Bad news from the Florida CIO Council Pandemic Preparedness Committee today. According to the Florida DOACS Pandemic Planning Toolkit,
- “Susceptibility to the pandemic influenza virus will be universal.
- Illness rates will be highest among school aged children (about 40%) and decline with age
- Among working adults, an average of 20% will become ill during a community outbreak
- Per HHS planning guidance, Florida is planning for a severe influenza pandemic similar to 1918, as compared to a moderate pandemic similar to 1957, 1968. Either one could happe.
- Persons who become ill may shed the virus and can transmit infection for up to one day before the onset of illness. Viral shedding and the risk of transmission will be greatest during the first 2 days of illness
- Multiple waves (periods during which community outbreaks occur across the country) of illness could occur with each wave lasting two to three months
- A future influenza pandemic in humans is considered a certainty by the scientific community. When it will happen is entirely uncertain
- In a severe pandemic, absenteeism attributable, to illness, the need to care for ill family members, and fear of infection may reach 40% during the peak weeks of a community outbreak, with lower rates of absenteeism during the weeks before and after the peak.

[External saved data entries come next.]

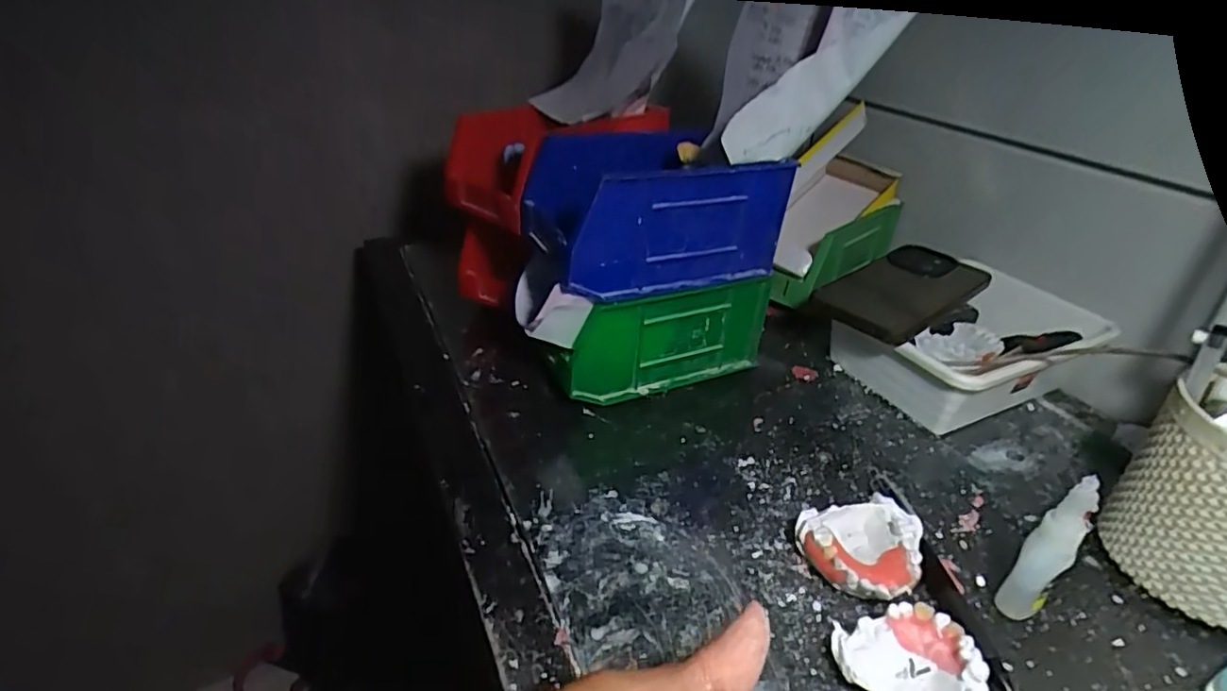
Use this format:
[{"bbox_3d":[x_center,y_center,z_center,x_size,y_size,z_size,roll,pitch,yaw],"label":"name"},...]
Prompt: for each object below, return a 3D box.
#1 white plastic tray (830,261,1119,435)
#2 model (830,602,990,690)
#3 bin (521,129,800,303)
[{"bbox_3d":[0.283,0.004,0.486,0.181,0.066,0.118,-11,35,-20],"label":"white plastic tray"},{"bbox_3d":[0.141,0.151,0.280,0.053,0.026,0.066,-18,38,-28],"label":"model"},{"bbox_3d":[0.031,-0.097,0.438,0.168,0.092,0.095,-13,36,-22],"label":"bin"}]

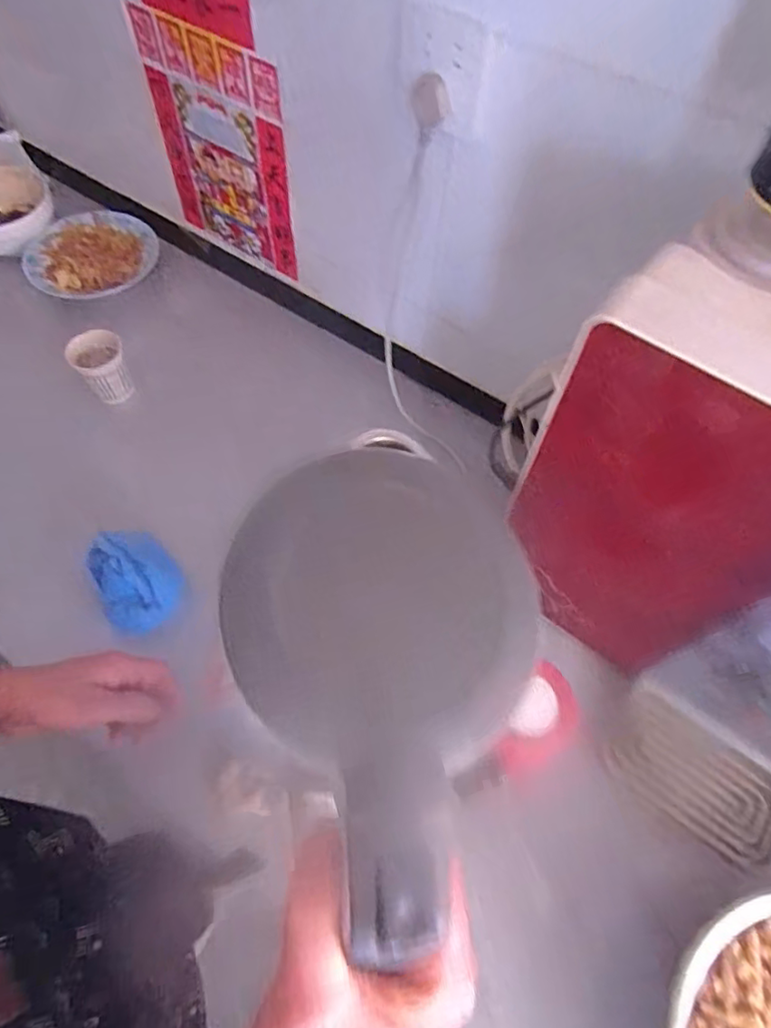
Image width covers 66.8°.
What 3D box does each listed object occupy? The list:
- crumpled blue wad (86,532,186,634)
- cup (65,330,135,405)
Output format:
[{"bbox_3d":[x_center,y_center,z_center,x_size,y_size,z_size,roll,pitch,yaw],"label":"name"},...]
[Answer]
[{"bbox_3d":[-0.277,0.075,0.636,0.076,0.046,0.102,-39,69,-21],"label":"crumpled blue wad"},{"bbox_3d":[-0.392,-0.201,0.813,0.072,0.074,0.072,1,61,-2],"label":"cup"}]

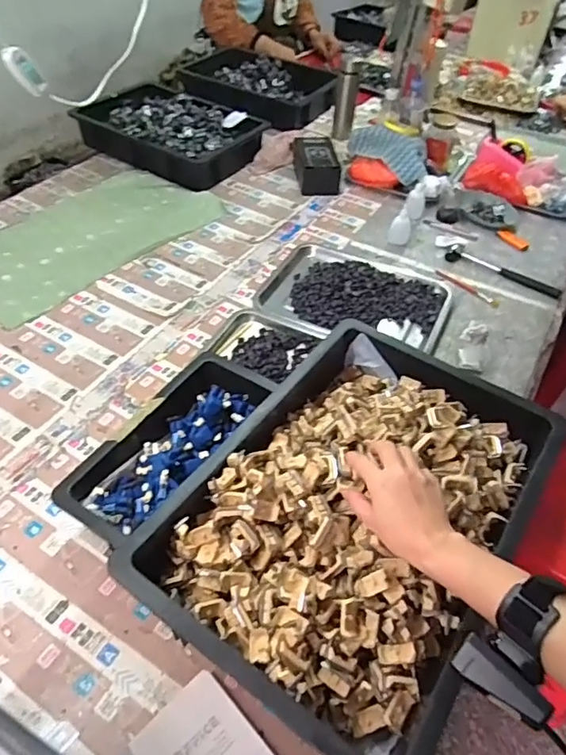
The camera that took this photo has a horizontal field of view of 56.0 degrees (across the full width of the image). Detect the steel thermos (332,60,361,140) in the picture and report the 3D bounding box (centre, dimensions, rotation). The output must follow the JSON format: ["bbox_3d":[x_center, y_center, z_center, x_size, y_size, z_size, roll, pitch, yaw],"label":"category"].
[{"bbox_3d":[0.183,-0.807,1.554,0.062,0.200,0.063,7,46,2],"label":"steel thermos"}]

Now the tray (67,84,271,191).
[{"bbox_3d":[-0.323,-0.665,1.452,0.479,0.105,0.315,26,50,19],"label":"tray"}]

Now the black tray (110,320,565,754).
[{"bbox_3d":[0.089,0.128,0.589,0.315,0.081,0.465,28,51,20],"label":"black tray"}]

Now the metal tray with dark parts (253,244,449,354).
[{"bbox_3d":[0.151,-0.173,1.105,0.364,0.024,0.289,20,48,14],"label":"metal tray with dark parts"}]

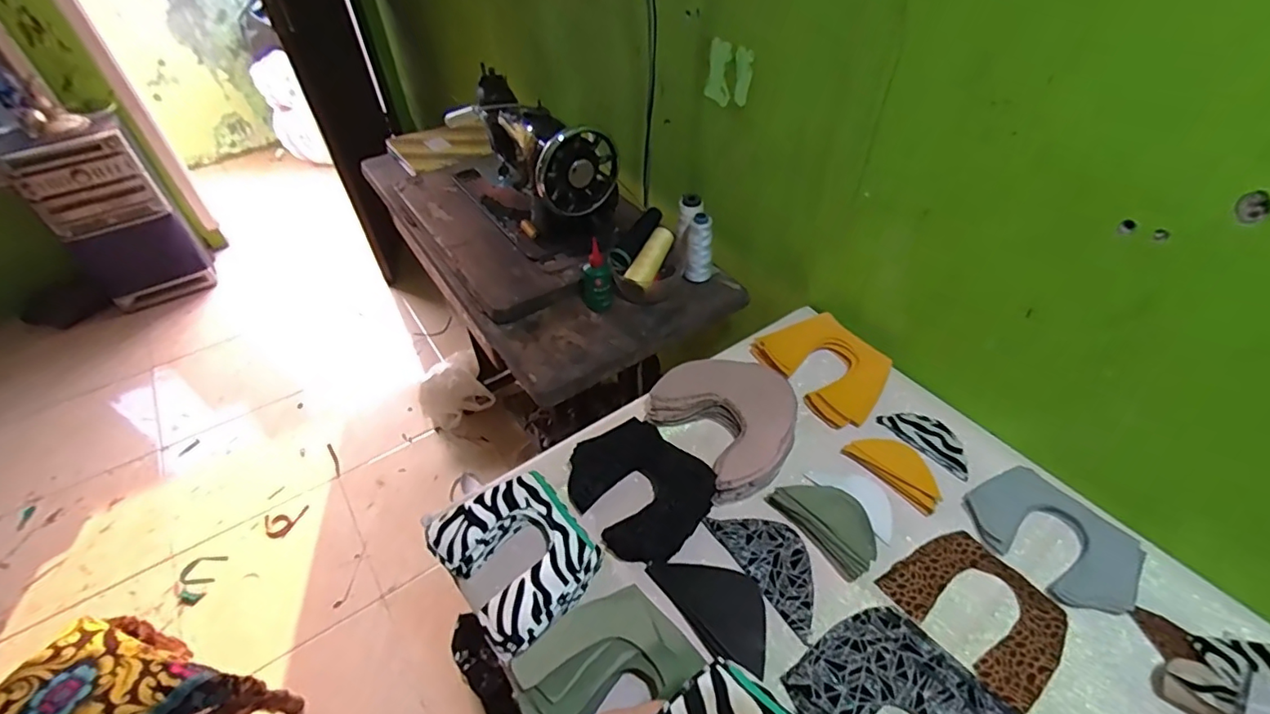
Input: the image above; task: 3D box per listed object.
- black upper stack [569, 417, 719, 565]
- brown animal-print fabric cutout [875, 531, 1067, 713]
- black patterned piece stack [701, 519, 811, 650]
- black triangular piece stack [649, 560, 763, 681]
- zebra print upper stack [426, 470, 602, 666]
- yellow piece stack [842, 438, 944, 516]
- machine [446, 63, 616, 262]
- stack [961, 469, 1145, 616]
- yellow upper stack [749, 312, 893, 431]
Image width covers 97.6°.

- Governmental and business planning should include contingencies for worker absenteeism of 20% to 50% during the several-week height of a pandemic wave“
Page 9 of the Planning Toolkit contains a plan for the impact of a pandemic on businesses and government. This includes
- “Train and prepare ancillary workforce (e.g., contractors, employees in other job titles/descriptions, retirees)” (and let’s not forget those dedicated OPS workers!)
- “Establish policies for flexible worksite (e.g., telecommuting) and flexible work hours (e.g., staggered shifts)”
Looks like there could be lots of rapid promotions in the future, like on Omaha Beach on D-Day.